### Supplied passage
-=-=-=-=-

Jan. 8, 1853 - A bronze statue of Andrew Jackson on a horse was unveiled in Lafayette Park in Washington, D.C.

Jan. 8, 1861 – Around midnight, Federal forces under the command of Lt. Adam J. Slemmer at Fort Barrancas in Pensacola, Fla. fired on a group of Florida State Troops who attempted to move on the fort. This action was unlike the peaceful forfeiture of Fort Marion in St. Augustine the previous day. Some historians suggest that these were the first shots fired by United States forces in the Civil War.

Jan. 8, 1862 – During the Civil War, skirmishes were fought at Fishing Creek, Ky.; at Roan's Tan Yard, also known as Silver Creek, also known as Sugar Creek, near Charleston, Mo.; and at Cheat River and at the mouth of the Blue Stone River, West Virginia.

Jan. 8, 1863 – During the Civil War, the Second Battle of Springfield was fought in Spring Field, Missouri. A three-day Federal operation between Elkhorn and Berryville, Ark. also began. A skirmish was also fought at Knob Creek, near Ripley, Mill Creek, Harpeth Shoals, and Ashland Tenn. A three-day Federal operation between Suffolk and Blackwater, Va. also began, and a three-day Federal operation between Catlett’s Station and Rappahannock Station, Va. also began.

Jan. 8, 1864 – During the Civil War, a skirmish was fought at Moorefield Junction, West Va., and Federal artillery shelled the Confederate works at Caney Bayou, Texas.

Jan. 8, 1864 - Seventeen-year-old David Owen Dodd was hanged in Little Rock, Ark. He was captured as he tried to cross Federal lines near Little Rock with notes in Morse code hidden in his shoe. After a military court found him guilty, he confessed that he had been sent to gather information about Union troops. Dodd may have been the youngest person hanged as a spy in the Civil War.

-=-=-=-=-

### Data shown
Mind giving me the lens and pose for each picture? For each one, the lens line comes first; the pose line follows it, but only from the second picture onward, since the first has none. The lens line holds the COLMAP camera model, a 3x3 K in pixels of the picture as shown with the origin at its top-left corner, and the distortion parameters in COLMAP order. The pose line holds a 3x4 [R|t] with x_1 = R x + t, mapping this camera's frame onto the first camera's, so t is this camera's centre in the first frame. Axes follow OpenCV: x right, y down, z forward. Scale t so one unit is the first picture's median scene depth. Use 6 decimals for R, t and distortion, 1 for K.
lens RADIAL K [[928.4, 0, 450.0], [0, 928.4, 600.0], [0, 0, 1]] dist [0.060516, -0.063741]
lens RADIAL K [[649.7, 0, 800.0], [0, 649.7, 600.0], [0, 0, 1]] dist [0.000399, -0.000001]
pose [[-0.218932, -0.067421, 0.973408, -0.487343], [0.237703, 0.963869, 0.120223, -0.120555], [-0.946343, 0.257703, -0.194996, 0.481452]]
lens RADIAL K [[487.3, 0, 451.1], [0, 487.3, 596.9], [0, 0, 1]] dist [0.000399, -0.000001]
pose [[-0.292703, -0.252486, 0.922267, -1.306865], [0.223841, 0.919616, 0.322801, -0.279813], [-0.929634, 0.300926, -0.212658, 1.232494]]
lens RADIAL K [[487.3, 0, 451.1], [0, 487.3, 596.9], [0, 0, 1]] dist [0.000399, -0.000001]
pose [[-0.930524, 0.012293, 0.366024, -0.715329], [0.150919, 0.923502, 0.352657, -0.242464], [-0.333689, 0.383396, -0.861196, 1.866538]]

-=-=-=-=-

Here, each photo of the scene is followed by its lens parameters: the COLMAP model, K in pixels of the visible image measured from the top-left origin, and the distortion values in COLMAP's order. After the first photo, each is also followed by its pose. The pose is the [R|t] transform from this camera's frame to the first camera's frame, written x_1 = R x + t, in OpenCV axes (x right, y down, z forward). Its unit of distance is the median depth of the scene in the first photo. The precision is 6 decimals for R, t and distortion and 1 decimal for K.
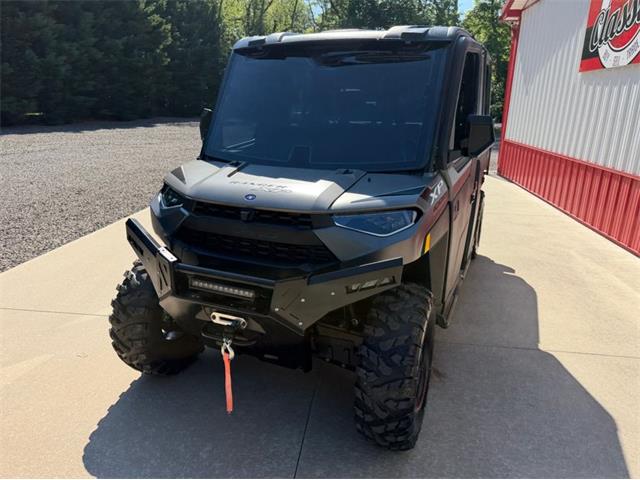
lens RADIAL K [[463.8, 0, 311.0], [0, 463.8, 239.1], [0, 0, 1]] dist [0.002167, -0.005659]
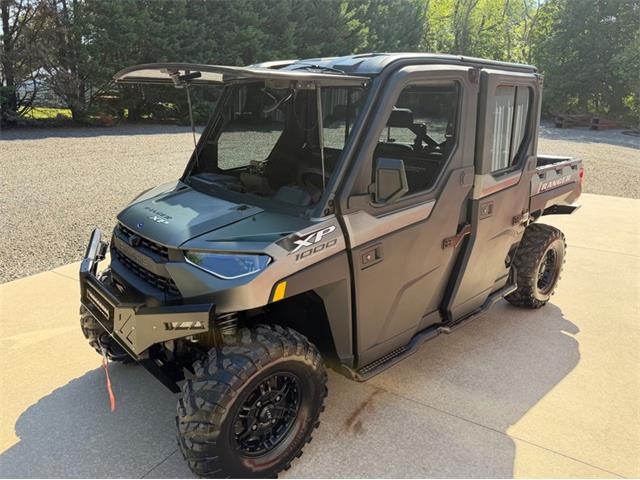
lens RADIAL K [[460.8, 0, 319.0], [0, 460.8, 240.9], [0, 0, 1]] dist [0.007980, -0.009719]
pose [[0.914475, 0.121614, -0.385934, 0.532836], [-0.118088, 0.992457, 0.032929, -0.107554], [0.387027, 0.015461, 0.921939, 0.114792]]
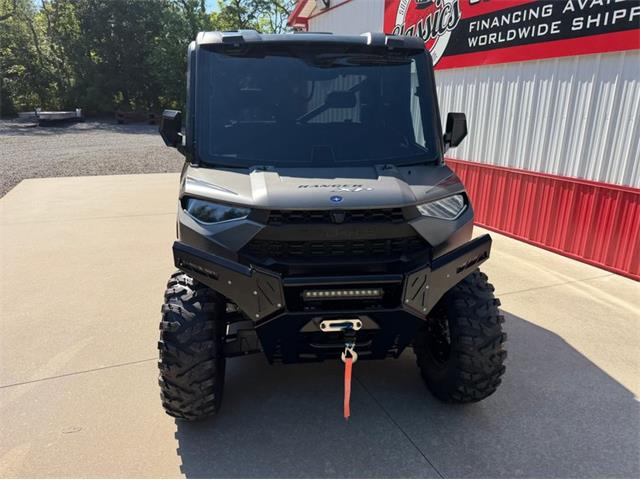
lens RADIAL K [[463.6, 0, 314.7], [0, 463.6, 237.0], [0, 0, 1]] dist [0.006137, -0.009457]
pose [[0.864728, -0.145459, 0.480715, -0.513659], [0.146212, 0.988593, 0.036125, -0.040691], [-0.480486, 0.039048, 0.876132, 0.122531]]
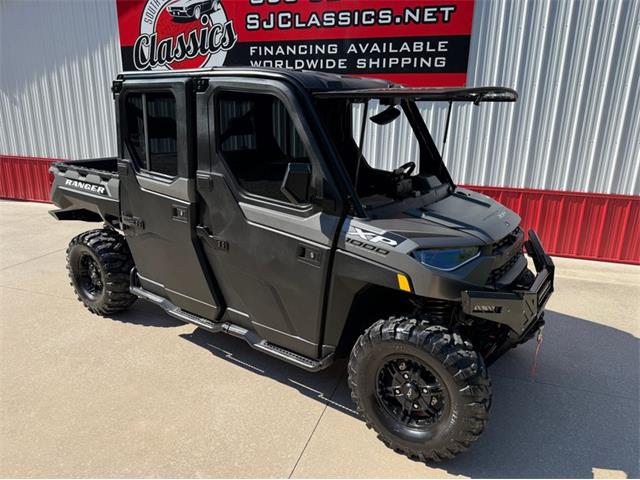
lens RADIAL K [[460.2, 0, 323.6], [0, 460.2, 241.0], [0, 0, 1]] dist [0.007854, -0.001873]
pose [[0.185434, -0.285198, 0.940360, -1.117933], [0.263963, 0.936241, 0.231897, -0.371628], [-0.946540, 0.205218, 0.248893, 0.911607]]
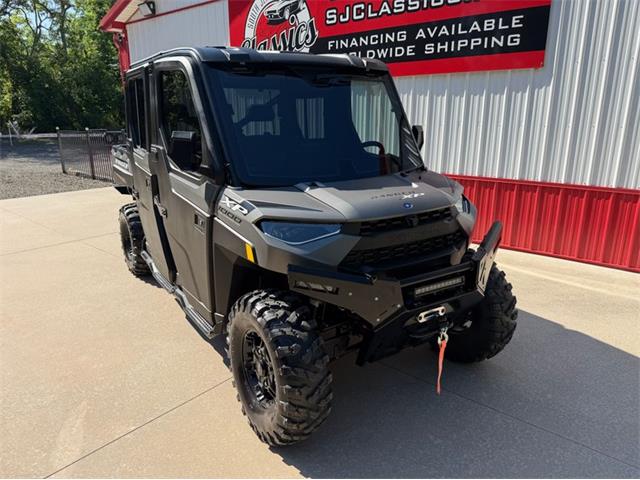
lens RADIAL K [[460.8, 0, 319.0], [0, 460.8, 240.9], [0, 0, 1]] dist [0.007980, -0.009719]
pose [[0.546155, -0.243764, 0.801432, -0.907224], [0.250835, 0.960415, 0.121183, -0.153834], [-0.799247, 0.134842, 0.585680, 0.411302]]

-=-=-=-=-

### What you will do
**1)** Reproduce the text on historical events of January 8, starting at the words "Jan. 8, 1853" and ending after the words "forces in the Civil War.".
**2)** Carry on the text on historical events of January 8 from the point where it stops.

### Your responses
**1)**
Jan. 8, 1853 - A bronze statue of Andrew Jackson on a horse was unveiled in Lafayette Park in Washington, D.C.

Jan. 8, 1861 – Around midnight, Federal forces under the command of Lt. Adam J. Slemmer at Fort Barrancas in Pensacola, Fla. fired on a group of Florida State Troops who attempted to move on the fort. This action was unlike the peaceful forfeiture of Fort Marion in St. Augustine the previous day. Some historians suggest that these were the first shots fired by United States forces in the Civil War.

**2)**
Jan. 8, 1865 – During the Civil War, skirmishes were fought near Ivey's Ford, Ark. and with Kickapoo and Pottawatomie Indians at Dove Creek, Concho River, Texas.

Jan. 8, 1865 – During the Civil War, with General Ben Butler now replaced by the vastly more capable General Alfred H. Terry in command of the Army side of the project, the effort to capture Ft. Fisher was in full stride today. An immense fleet had been assembled by Admiral David D. Porter, half gun ships and the other half troop transports for the Army force. To allow for the fact that bad weather could blow in unexpectedly at any time, the fleet had scheduled a rendezvous point in case regrouping was needed. They arrived at this point, off Beaufort, N.C. on this day, and indeed had to wait for a few vessels to catch up, although the reasons were more mechanical than meteorological. The weather was holding, which did not bode well for the defenses of Wilmington, N.C.

Jan. 8, 1880 - The "ruler" Emperor Norton passed away in San Francisco. The eccentric Joshua Abraham Norton proclaimed himself "Emperor of these United States and Protector of Mexico." During his 20-year "reign," he was humored by the locals, and currency was even issued in his name.

Jan. 8, 1904 – German SS officer Karl Brandt was born in Mulhouse, Alsace-Lorraine.

Jan. 8, 1905 – During a wedding in northeastern Monroe County, Ala., a man named Smith shot and killed John McClammy. Smith was also seriously wounded during the “row.”

Jan. 8, 1909 - Alabama journalist Buford Boone was born near Newnan, Ga.

Jan. 8, 1929 - William S. Paley appeared on CBS Radio for the first time to announce that CBS had become the largest regular chain of broadcasting chains in radio history.

Jan. 8, 1932 – Bay Minette’s boys basketball team beat Evergreen High School, 22-18, in Bay Minette, Ala.

Jan. 8, 1932 – Evergreen High School’s girls basketball team improved to 4-0 with a 33-9 win over Georgiana High School. Team captain Althea Kelly led Evergreen with 22 points.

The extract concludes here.